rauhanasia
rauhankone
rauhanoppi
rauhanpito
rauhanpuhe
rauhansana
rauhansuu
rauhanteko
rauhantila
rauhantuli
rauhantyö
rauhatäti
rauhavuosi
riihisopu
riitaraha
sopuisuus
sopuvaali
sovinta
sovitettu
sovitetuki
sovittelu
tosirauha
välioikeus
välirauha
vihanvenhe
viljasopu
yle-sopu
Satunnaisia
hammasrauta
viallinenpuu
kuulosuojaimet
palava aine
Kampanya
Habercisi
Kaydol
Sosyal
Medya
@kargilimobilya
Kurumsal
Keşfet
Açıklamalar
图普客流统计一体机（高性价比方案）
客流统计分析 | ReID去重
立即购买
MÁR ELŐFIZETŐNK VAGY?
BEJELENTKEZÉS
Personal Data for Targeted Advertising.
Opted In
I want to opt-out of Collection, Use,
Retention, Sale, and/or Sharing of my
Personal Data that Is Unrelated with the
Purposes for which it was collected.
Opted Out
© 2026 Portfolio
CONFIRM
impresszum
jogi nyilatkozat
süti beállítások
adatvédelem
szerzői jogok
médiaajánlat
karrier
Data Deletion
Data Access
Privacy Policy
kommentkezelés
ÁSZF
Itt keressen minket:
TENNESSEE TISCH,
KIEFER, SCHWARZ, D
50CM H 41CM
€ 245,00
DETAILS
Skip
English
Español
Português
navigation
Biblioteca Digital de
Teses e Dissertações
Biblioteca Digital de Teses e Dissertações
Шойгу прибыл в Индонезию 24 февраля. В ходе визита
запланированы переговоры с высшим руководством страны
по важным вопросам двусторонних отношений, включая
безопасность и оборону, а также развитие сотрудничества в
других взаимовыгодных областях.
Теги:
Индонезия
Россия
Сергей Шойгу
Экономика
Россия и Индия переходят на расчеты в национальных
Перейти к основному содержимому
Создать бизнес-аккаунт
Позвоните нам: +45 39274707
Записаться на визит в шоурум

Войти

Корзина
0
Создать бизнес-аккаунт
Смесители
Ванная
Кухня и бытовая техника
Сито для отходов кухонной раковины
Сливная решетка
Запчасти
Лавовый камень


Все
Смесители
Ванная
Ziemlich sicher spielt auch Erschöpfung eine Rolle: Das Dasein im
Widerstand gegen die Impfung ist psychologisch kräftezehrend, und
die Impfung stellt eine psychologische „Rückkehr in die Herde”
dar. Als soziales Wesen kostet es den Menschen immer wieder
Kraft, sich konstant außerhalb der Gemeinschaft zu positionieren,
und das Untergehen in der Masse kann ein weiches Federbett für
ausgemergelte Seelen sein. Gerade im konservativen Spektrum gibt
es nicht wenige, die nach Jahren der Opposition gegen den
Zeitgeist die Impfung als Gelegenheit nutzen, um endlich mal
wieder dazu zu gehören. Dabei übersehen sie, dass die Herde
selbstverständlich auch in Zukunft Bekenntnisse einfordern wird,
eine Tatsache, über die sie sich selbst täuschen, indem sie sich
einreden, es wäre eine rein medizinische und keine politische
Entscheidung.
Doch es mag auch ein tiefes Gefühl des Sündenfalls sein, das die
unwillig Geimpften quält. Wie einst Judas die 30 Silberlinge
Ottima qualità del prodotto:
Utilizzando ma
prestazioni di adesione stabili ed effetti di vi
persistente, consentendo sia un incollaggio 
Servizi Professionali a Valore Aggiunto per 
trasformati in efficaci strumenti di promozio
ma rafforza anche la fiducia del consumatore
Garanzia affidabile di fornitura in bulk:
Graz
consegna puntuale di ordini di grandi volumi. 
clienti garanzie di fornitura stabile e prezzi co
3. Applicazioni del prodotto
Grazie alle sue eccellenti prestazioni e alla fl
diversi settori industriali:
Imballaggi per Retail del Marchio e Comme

•••

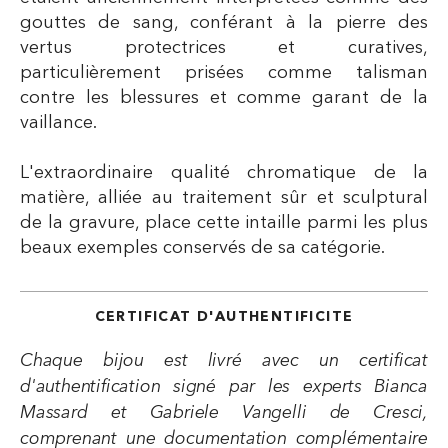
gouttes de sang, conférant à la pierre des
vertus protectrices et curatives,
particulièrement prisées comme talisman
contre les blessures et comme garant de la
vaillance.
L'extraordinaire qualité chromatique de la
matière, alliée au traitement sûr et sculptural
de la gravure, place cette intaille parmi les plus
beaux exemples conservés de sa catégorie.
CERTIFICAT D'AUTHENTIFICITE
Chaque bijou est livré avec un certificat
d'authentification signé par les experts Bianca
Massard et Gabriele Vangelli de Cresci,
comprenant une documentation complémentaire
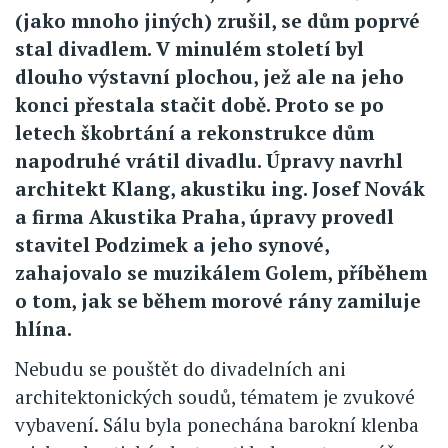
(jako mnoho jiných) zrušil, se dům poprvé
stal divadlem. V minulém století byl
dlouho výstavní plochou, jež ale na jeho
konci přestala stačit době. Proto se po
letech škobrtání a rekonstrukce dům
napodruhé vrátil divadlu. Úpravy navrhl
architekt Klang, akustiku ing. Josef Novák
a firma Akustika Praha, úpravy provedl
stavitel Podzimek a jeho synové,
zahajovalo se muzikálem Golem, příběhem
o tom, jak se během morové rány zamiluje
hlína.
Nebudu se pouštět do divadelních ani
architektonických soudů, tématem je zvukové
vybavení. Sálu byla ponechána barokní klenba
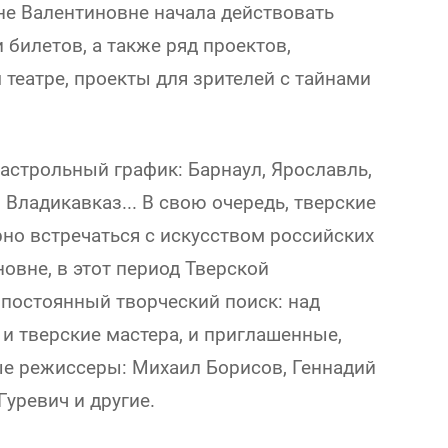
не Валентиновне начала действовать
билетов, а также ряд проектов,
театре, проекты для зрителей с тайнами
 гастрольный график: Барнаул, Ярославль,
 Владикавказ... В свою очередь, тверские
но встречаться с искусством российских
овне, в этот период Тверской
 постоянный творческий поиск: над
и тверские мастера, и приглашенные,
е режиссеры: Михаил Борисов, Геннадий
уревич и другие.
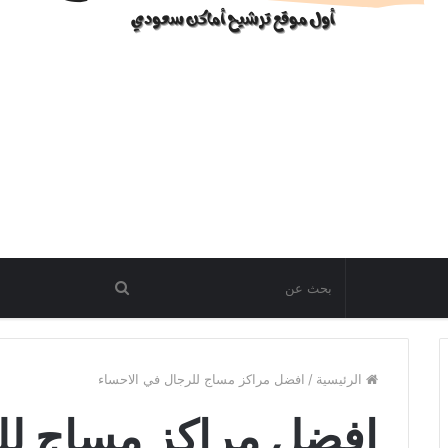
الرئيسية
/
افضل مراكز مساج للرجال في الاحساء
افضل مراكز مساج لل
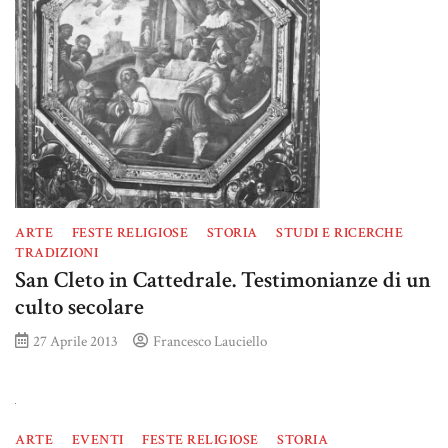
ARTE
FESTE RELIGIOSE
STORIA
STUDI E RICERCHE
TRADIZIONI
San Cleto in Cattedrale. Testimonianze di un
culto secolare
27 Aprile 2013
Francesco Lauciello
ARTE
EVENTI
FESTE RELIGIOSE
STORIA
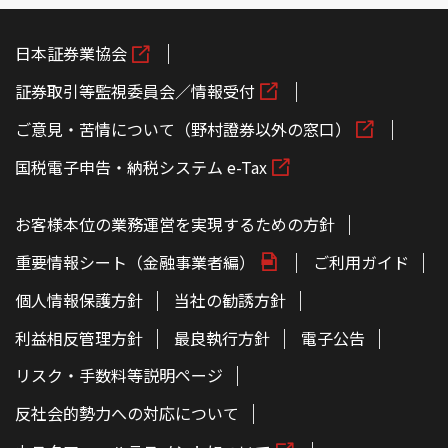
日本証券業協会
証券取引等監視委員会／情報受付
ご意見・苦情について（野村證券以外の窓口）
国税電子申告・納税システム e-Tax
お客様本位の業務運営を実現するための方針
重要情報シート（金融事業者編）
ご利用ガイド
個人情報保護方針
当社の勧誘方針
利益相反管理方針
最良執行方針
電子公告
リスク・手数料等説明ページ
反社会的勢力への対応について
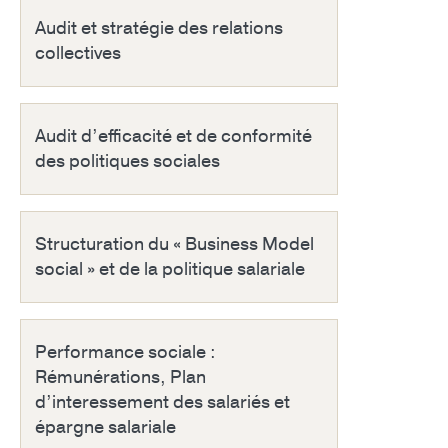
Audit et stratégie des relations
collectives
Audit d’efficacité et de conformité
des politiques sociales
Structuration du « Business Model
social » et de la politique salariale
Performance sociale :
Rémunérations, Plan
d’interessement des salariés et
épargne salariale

•••

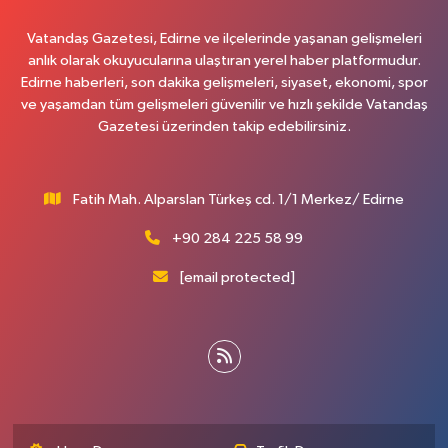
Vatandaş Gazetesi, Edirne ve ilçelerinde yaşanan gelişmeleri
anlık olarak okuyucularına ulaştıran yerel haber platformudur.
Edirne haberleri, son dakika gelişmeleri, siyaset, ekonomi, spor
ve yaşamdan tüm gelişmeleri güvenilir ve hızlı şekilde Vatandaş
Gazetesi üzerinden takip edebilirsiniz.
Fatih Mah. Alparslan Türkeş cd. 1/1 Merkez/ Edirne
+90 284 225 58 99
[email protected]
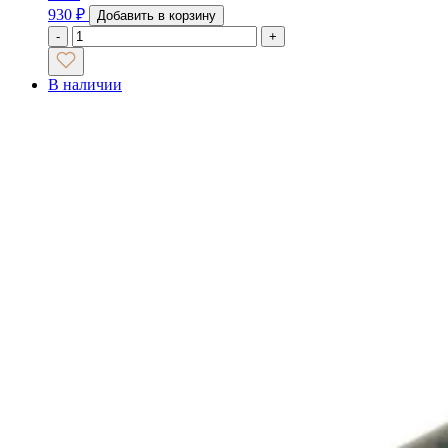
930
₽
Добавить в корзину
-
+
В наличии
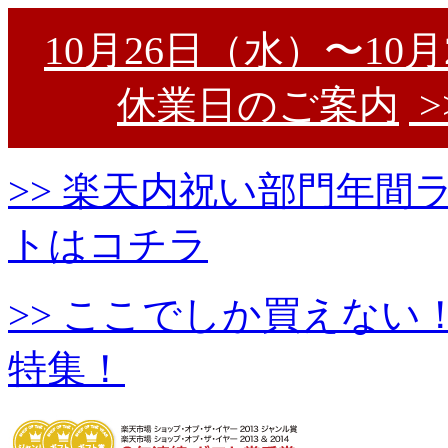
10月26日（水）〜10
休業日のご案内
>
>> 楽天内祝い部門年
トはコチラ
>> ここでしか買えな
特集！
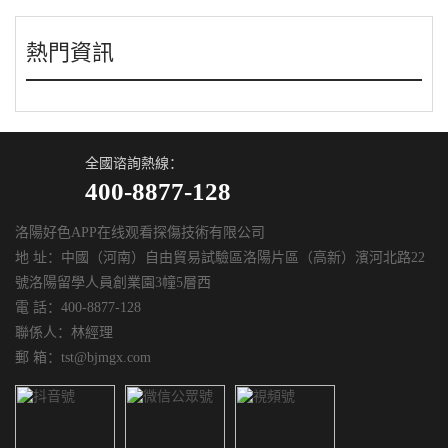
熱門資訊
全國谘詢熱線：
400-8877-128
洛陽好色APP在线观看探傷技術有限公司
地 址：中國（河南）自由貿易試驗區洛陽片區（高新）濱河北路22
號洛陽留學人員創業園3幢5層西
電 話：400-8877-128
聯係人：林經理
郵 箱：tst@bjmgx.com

•••

> _Assignment_
Check each line of these records for the string "Data" and state only how many lines have it.

> _Solution below_
4